This is not a grand roadmap. It is a short working plan for the next phase of weaveback, based on the practical standard already stated elsewhere:

  • make routine translation cost mechanical

  • prefer structured outputs over text parsing

  • make the safe edit path obvious

  • let agents use intelligence for interpretation, not for basic provenance

Main objective

The main objective is to make weaveback cheaper to use in the ordinary loop of:

  • read a generated-file diagnostic

  • map it back to literate source

  • understand the relevant local rationale

  • make a safe source-of-truth edit

  • regenerate and verify

If that loop remains expensive, the project becomes burden. If that loop becomes routine and mostly mechanical, the project becomes help.

Current dogfood status

The current state is better than when this plan was first written.

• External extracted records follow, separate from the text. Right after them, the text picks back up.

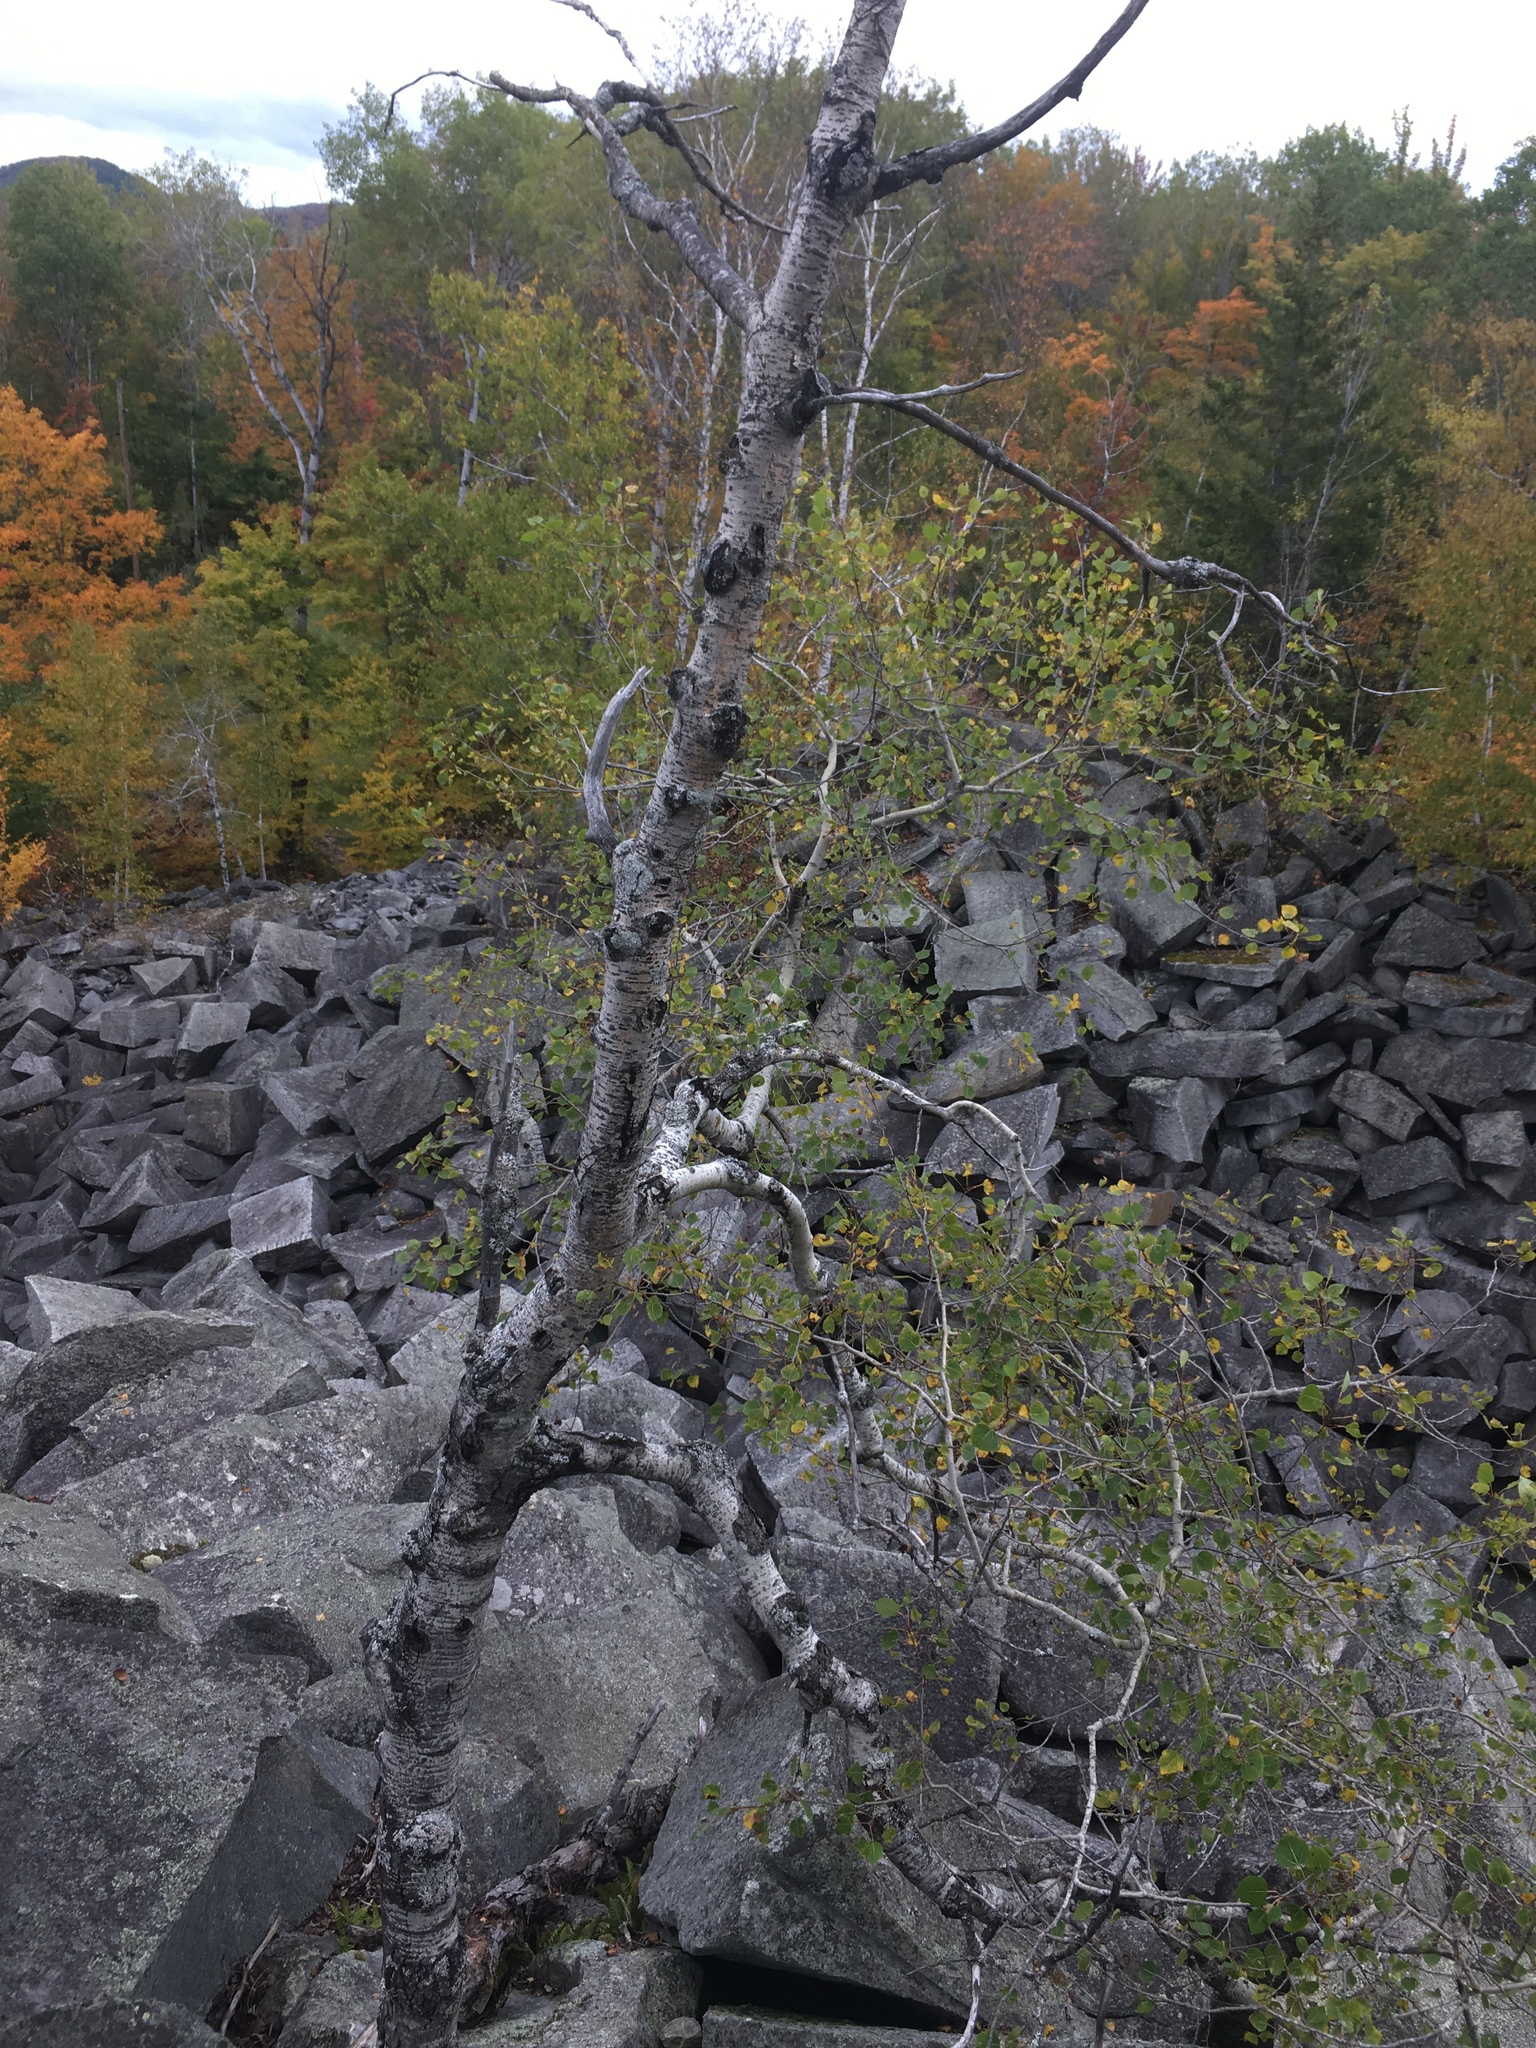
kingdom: Plantae
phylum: Tracheophyta
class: Magnoliopsida
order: Malpighiales
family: Salicaceae
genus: Populus
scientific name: Populus tremuloides
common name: Quaking aspen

What now works in ordinary use:

  • weaveback lint --json is quiet on the current tree

  • wb-query cargo --diagnostics-only clippy …​ preserves structured output and completes cleanly

  • coverage can now be regrouped by owning .adoc at useful scale instead of only as a proof of concept

  • custom-sigil trace and apply-back paths are working again

Current concrete numbers from dogfooding:

  • coverage attribution is roughly 15195 / 15672 line records

  • the remaining unattributed tail is now small enough to inspect directly

  • that tail is now split more clearly between genuinely non-literate or unmapped files and partially mapped files where only some generated regions remain outside the current source map

That changes the next priority slightly. The most useful work is no longer basic enablement. It is:

  • tightening the remaining unattributed coverage tail

  • improving weakly-covered outer surfaces such as serve and some docgen areas

  • continuing to remove special-case path and config handling from user-visible workflows

Workstreams

1. Shared syntax and structure

Avoid parallel parsers and local ad hoc syntax rules.

Near-term work:

  • reuse shared noweb syntax matching instead of duplicating it

  • keep lint, trace, and related tools grounded in the same syntax model

  • continue extracting small reusable matcher/helpers from weaveback-tangle

Success condition:

  • syntax changes should need to be implemented once, not in several loosely related tools

2. Mechanical attribution

Generated-file failures should be translated into source-of-truth terms by default.

Near-term work:

  • keep improving wb-query cargo

  • preserve structured JSON output while attaching richer provenance

  • add grouped source summaries and span-level attribution where useful

  • extend the same approach later to other diagnostic surfaces

Success condition:

  • routine diagnostic translation should not require manual trace-back

3. Structural linting

Use linting to enforce project invariants early instead of compensating for them later.

Near-term work:

  • keep chunk-body-outside-fence

  • add the next few high-value invariants only when they clearly reduce friction

  • avoid speculative style rules

Success condition:

  • common structural mistakes are caught directly and described clearly

4. Safe edit workflow

The edit path should be narrow, auditable, and unsurprising.

Near-term work:

  • strengthen trace, chunk_context, and apply-back

  • keep the safe path obvious in CLI, Python, and MCP surfaces

  • improve confidence/error reporting when edits cannot be applied cleanly

Success condition:

  • a user or agent can tell quickly what to edit, where to edit, and why an edit was accepted or rejected

5. Outer-loop trust

Parser correctness is not enough if the outer workflow still feels fragile.

Near-term work:

  • continue coverage and tests on serve, mcp, CLI flows, and docgen

  • treat diagnostics quality and sync failures as first-class bugs

  • keep the translation layers boring and predictable

Success condition:

  • the whole workflow feels dependable, not only the inner parsing engines

6. Structured composition surfaces

The core should remain authoritative, but the composition layers should become easier to use programmatically.

Near-term work:

  • keep CLI outputs structured where possible

  • use Python as the main typed composition layer

  • keep MCP as a thin integration surface over the same deterministic core

Success condition:

  • the project can be driven through structured APIs instead of shell/text glue

Prioritization rule

When choosing between possible improvements, prefer the ones that:

  • reduce repeated translation work

  • improve the confidence of the safe edit path

  • remove ambiguity from diagnostics and ownership

  • reduce the amount of provenance reconstruction done by humans

And deprioritize work that:

  • adds abstraction without clearly reducing friction

  • duplicates syntax or logic already present elsewhere

  • improves elegance more than trustworthiness

Review questions

This plan should be revisited periodically with a few blunt questions:

  • Did this make the core loop cheaper?

  • Did this make the project easier to trust?

  • Did this remove manual provenance work?

  • Did this reduce duplicated logic?

  • Did this improve the odds that the literate source remains the live source of truth?

If the answer is repeatedly no, the work is probably not on the right path.